Gaji Manajer Kopdes Merah Putih Dibayar Pakai APBN 2 Tahun, Ini Penjelasan Purbaya (Foto: Kemenkeu)
JAKARTA - Menteri Keuangan Purbaya Yudhi Sadewa menyatakan, pembayaran penghasilan untuk manajer Koperasi Desa Merah Putih (KDMP) menggunakan Anggaran Pendapatan dan Belanja Negara (APBN) selama 2 tahun.
Purbaya menjelaskan, skema pembayaran penghasilan manajer KDMP bakal dilakukan secara bertahap, di mana sumber anggaran pada dua tahun pertama bakal berasal dari APBN.
"Kita akhirnya kudu bayar selama dua tahun. Itu sebagian dari biaya Kopdesnya belum dipakai. Kami masukin situ dulu," kata Purbaya di Jakarta, Senin (11/5/2026).
Purbaya pun memastikan pembayaran penghasilan untuk manajer Koperasi Desa Merah Putih tak bakal menambah defisit APBN. Purbaya menuturkan, sumber biaya bakal berasal dari pos anggaran nan sudah tersedia sebelumnya, bukan membuka alokasi anggaran baru.
"Jadi, nggak ada tambahan baru ke APBN, nggak ada tambahan defisit baru. Karena sudah dialokasikan di situ,” ujar Purbaya.

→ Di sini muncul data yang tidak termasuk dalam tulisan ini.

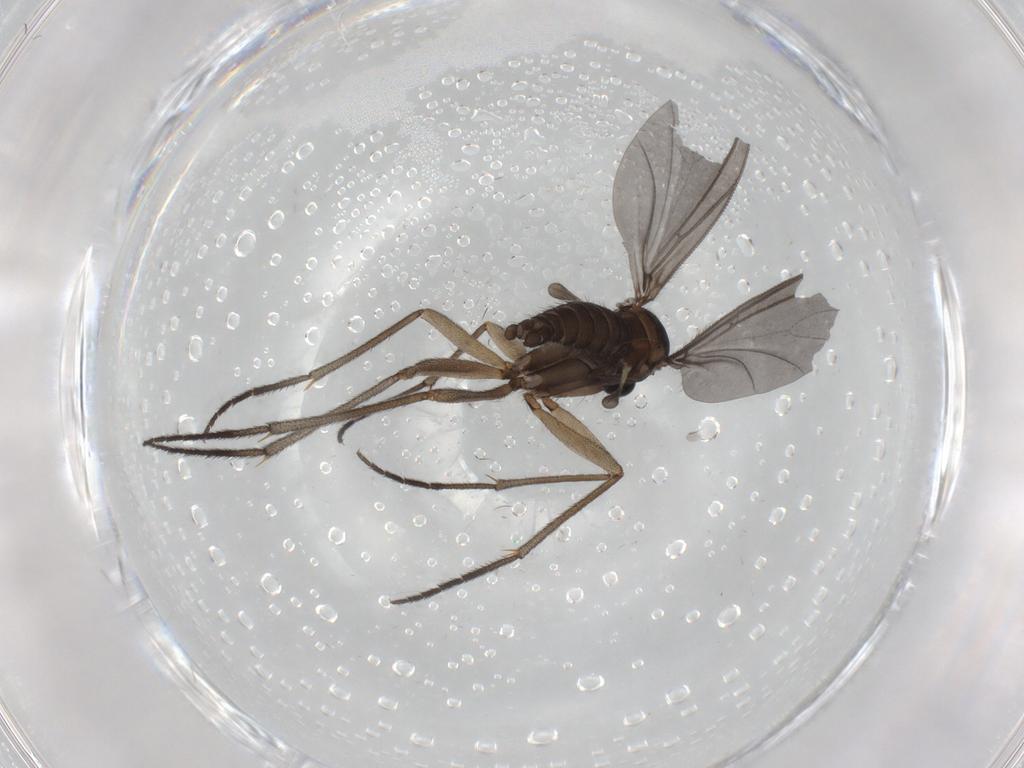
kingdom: Animalia
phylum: Arthropoda
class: Insecta
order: Diptera
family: Sciaridae
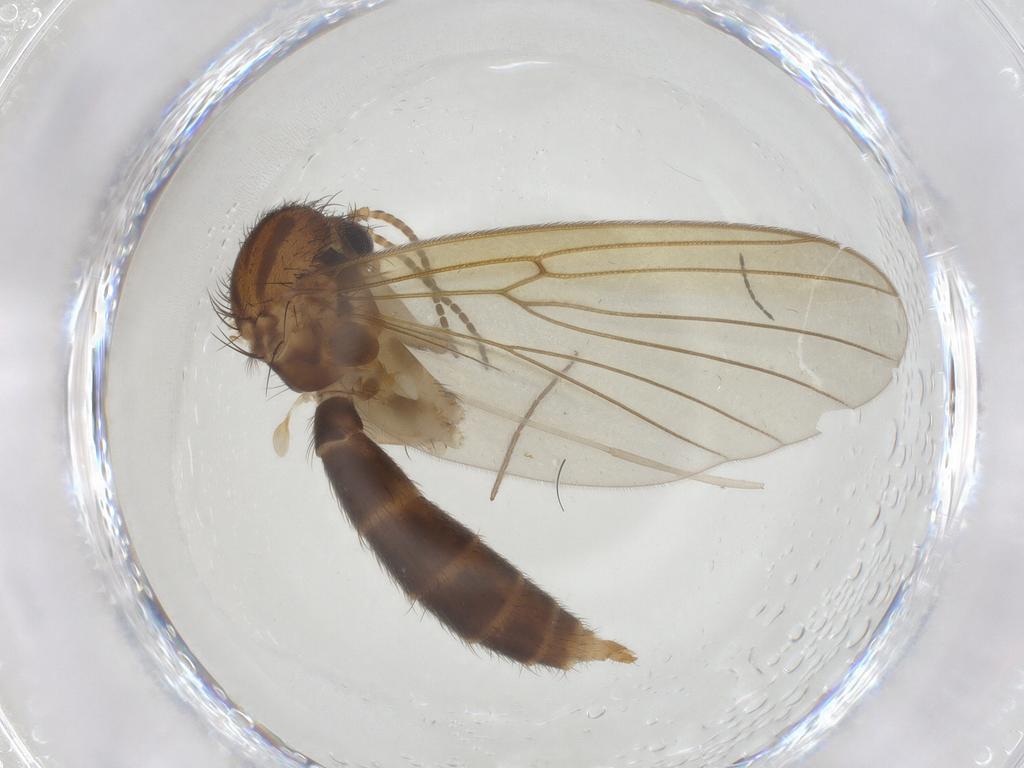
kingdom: Animalia
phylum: Arthropoda
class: Insecta
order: Diptera
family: Mycetophilidae
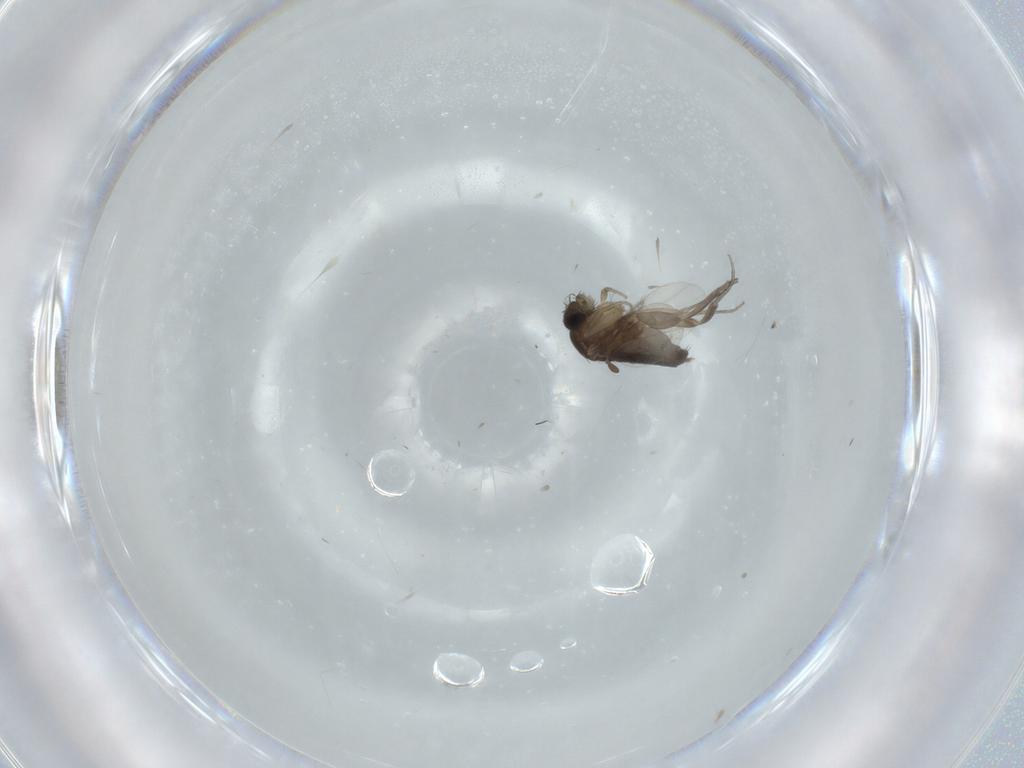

Di sisi lain, plafon pembiayaan dari Himpunan Bank Milik Negara (Himbara) untuk mendukung program KDMP nan dialokasikan sebesar Rp40 triliun belum sepenuhnya terserap. Purbaya mengatakan ruang anggaran ini bisa digunakan untuk menutup kebutuhan awal anggaran operasional KDMP.
“Pembiayaan Himbara itu kan cicilannya Rp40 triliun, berfaedah belum dipakai semua kan, bakal di situ mungkin dipakai,” jelasnya.